Identifying the Surface Charges and their Impact on Carrier Dynamics in Quantum-Dot Light-Emitting Diodes by Impedance Spectroscopy

The carrier injection and charge transfer at interfaces in quantum dot light-emitting diodes (QLEDs) are commonly evaluated based on the energy levels of different functional layers. However, the actual charge dynamics in the experiments are found to be very different from the common expectations. In this work, QLEDs using 2,2′′,2′′′-(1,3,5-Benzinetriyl)-tris(1-phenyl-1-H-benzimidazole) (TPBi) or zinc oxide (ZnO) nanoparticles as electron transport layer (ETL) are studied by impedance spectroscopy.

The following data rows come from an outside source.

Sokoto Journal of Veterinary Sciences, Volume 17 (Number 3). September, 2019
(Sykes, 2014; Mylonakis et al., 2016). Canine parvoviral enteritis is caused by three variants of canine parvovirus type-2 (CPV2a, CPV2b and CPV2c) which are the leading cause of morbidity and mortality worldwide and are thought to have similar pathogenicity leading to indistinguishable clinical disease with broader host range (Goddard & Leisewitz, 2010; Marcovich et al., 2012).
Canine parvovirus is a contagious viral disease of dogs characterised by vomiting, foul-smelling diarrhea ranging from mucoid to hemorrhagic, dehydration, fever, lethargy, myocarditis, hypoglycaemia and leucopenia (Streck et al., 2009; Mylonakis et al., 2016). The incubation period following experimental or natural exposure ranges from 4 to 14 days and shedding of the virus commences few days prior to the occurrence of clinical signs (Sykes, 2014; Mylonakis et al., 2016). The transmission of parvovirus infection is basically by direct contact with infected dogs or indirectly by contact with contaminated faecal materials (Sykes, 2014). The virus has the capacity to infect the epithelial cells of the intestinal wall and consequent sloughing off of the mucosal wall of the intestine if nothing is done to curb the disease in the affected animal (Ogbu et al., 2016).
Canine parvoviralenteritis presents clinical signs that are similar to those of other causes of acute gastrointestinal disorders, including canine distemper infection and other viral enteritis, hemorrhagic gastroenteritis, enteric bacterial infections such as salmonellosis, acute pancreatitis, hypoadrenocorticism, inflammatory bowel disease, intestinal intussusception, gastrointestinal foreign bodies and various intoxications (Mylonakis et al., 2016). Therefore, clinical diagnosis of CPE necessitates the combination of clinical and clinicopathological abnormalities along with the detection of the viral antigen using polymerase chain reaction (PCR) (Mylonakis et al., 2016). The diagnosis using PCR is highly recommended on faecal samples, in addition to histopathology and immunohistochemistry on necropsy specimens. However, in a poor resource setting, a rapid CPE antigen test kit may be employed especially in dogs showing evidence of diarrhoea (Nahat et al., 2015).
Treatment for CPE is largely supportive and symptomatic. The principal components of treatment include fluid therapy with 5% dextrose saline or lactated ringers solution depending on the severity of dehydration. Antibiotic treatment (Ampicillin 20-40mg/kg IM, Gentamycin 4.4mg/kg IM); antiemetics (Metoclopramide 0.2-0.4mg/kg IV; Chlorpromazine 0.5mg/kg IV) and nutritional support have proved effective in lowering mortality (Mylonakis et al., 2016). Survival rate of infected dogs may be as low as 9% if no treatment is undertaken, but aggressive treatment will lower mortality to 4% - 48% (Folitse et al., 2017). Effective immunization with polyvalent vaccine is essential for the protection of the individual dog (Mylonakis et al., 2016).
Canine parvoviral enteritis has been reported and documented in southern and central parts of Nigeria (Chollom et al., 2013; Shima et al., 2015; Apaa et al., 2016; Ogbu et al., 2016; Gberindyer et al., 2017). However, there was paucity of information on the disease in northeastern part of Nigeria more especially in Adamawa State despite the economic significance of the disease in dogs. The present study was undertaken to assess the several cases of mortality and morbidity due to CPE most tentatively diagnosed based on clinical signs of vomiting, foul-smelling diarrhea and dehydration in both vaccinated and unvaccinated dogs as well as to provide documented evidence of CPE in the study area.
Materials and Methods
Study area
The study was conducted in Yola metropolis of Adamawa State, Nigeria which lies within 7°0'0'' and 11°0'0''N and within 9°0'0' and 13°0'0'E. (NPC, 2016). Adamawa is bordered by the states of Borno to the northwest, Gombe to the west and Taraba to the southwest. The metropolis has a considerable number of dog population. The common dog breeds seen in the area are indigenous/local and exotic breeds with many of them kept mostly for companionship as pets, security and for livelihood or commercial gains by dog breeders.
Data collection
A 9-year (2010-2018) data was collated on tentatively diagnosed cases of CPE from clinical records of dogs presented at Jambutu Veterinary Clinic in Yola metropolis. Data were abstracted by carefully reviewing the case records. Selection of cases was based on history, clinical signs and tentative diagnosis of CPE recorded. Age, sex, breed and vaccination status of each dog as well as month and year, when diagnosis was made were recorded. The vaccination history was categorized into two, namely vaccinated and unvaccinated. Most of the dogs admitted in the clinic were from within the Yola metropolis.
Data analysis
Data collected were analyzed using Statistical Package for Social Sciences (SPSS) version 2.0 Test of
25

It was the first time to observe that the hole injection and electron injection start at different applied bias. In QLEDs with TPBi ETL, at an applied bias as low as 0.5 V, large amounts of holes have injected into the hole transport layer, while electron injection only occurs after the applied bias increased up to about 3.0 V. This is caused by the intrinsic accumulated negative charges in the quantum dot (QD) layer. The adverse impacts of the negative accumulated charges in QD layer are mitigated by replacing TPBi with ZnO. Hole injection and electron injection start at the same applied bias, or 1.7 V if ZnO replaces TPBi. Charge transfer and neutralization processes between QD and ZnO layers are adopted to explain the above results.